EXERCISE DETAILS: Retrieve every line from the records in which the word "STRIDA" occurs.

BEGIN AVAILABLE DATA

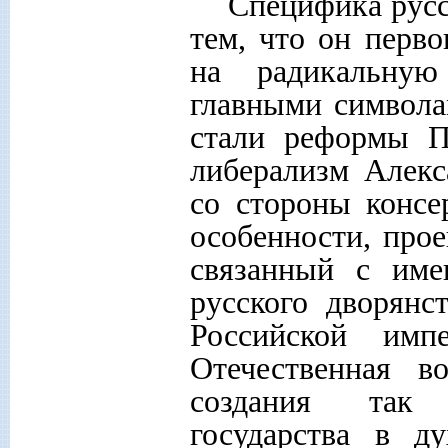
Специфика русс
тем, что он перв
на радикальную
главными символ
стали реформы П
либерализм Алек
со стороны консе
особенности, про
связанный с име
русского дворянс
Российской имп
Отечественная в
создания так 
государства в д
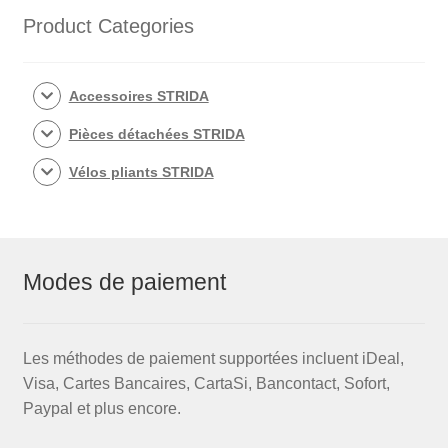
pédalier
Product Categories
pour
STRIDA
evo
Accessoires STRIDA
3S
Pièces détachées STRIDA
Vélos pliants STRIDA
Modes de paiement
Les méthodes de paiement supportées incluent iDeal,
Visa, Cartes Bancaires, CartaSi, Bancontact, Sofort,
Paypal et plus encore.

END AVAILABLE DATA

COMPLETED EXERCISE:
STRIDA
Accessoires STRIDA
Pièces détachées STRIDA
Vélos pliants STRIDA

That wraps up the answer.